Breathing oxygen at a partial pressure over about 0.5 atm causes progressive pulmonary oxygen toxicity (loss of vital capacity). Brief exposures like the treatment protocol described in this paper are fine but it's not something you want to do all day every day. Saturation divers who live under pressure for days are careful to control chamber oxygen pressure below that limit.

Nitrogen is regular air is an anaesthetic. It literally makes you stupid, and the effects increase with pressure. If you want to be smarter you need to replace the nitrogen with helium. The high pitched voices are going to make Zoom meetings hilarious.

So generally working under pressure is totally impractical.

On a more feasible scale, a similar idea could be better air filtration/ventilation. Better ventilation in homes or offices to decrease CO2 levels could be an easier way to achieve a similar effect.

https://www.nytimes.com/2019/05/06/health/conference-room-ai...

If true this is even bigger, as it indicates new directions to look for cures. No longer stuck on plaques; it may be metabolic, respiratory, or pulmonary. This could be more direct evidence of it.
Well yeah, this is what Darth Vader did to heal his extensive burns and lacerations in his Meditation Chamber.
2ATA is like a 10 meter dive. I don’t think you’d need to decompress after a 90 minute dive like that.
Isn't the Big Blue Room this precisely controlled environment where you're supposed to spend a lot of time in, breathing oxygen?
Depends on your financial resources.

Task goal: According to the discussion, why do saturation divers keep chamber oxygen pressure under about 0.5 atm? Answer in one to three sentences. The items that come next are separate material and are unrelated to the discussion.

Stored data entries
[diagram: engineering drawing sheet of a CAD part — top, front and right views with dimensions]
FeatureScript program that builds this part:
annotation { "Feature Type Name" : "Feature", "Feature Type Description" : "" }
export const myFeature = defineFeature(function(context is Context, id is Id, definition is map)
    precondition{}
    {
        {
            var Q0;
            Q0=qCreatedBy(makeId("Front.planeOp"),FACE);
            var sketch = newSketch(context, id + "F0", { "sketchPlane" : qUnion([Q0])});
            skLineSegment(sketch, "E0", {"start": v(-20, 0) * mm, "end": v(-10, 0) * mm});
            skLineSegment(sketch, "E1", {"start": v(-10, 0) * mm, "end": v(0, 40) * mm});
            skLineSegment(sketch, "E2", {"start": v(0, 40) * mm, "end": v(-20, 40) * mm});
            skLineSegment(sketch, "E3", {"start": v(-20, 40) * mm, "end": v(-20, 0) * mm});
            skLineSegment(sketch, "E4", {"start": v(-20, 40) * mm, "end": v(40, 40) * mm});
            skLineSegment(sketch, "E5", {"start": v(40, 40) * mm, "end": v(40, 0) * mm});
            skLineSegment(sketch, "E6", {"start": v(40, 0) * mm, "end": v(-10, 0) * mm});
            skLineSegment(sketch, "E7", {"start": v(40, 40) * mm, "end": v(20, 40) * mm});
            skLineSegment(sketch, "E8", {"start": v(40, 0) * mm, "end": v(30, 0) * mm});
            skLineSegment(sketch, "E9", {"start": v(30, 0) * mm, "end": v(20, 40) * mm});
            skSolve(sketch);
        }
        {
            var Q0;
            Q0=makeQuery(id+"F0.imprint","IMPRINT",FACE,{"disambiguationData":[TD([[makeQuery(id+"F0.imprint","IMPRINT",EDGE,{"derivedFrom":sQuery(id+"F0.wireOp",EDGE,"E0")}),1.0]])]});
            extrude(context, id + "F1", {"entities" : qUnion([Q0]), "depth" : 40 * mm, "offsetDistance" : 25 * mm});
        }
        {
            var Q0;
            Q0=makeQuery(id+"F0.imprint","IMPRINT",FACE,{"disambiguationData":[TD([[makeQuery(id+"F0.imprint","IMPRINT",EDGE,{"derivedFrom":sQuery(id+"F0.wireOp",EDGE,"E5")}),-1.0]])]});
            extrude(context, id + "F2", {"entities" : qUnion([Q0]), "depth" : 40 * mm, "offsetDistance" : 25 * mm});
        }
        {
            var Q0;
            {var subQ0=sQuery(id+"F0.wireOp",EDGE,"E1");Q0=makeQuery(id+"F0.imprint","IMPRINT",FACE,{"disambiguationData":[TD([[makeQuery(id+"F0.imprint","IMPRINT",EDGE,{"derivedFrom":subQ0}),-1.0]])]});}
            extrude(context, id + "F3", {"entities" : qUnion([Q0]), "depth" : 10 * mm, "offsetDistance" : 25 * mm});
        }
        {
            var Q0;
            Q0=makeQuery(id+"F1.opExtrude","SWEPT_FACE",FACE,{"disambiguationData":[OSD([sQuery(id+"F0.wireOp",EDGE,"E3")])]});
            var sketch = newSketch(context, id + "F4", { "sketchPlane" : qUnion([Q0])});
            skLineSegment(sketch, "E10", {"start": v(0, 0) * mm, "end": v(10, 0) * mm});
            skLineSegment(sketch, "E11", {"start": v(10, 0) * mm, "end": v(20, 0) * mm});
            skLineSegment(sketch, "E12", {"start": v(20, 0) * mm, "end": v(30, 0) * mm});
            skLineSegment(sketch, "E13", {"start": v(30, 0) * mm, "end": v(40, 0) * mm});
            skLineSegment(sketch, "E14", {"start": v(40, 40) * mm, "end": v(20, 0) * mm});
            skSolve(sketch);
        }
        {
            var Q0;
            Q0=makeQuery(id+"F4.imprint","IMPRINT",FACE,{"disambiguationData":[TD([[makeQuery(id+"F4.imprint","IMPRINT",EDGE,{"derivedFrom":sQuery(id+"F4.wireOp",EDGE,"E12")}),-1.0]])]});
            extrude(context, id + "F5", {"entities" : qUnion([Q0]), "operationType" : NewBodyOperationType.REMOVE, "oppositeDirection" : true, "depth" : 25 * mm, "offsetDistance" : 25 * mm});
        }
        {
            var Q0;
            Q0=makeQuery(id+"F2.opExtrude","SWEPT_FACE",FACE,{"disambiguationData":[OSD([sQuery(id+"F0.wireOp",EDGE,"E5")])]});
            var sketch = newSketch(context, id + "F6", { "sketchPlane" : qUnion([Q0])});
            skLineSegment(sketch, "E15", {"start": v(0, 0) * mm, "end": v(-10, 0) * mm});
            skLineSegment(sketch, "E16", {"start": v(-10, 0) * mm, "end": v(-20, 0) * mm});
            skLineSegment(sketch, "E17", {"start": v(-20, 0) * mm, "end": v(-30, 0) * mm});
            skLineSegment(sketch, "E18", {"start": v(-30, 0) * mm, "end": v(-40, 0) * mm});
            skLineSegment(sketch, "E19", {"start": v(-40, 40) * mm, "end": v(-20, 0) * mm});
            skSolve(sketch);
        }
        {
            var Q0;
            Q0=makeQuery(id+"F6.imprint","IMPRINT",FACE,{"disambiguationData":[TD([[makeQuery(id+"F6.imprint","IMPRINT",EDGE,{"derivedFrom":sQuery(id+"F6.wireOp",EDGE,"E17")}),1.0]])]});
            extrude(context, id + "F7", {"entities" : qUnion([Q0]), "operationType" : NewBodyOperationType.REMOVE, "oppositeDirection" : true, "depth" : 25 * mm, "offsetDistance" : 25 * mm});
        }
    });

The answer: Breathing oxygen at a partial pressure above about 0.5 atm causes progressive pulmonary oxygen toxicity, seen as a loss of vital capacity. Brief exposures are fine, but saturation divers live under pressure for days, so they keep chamber oxygen pressure below that limit.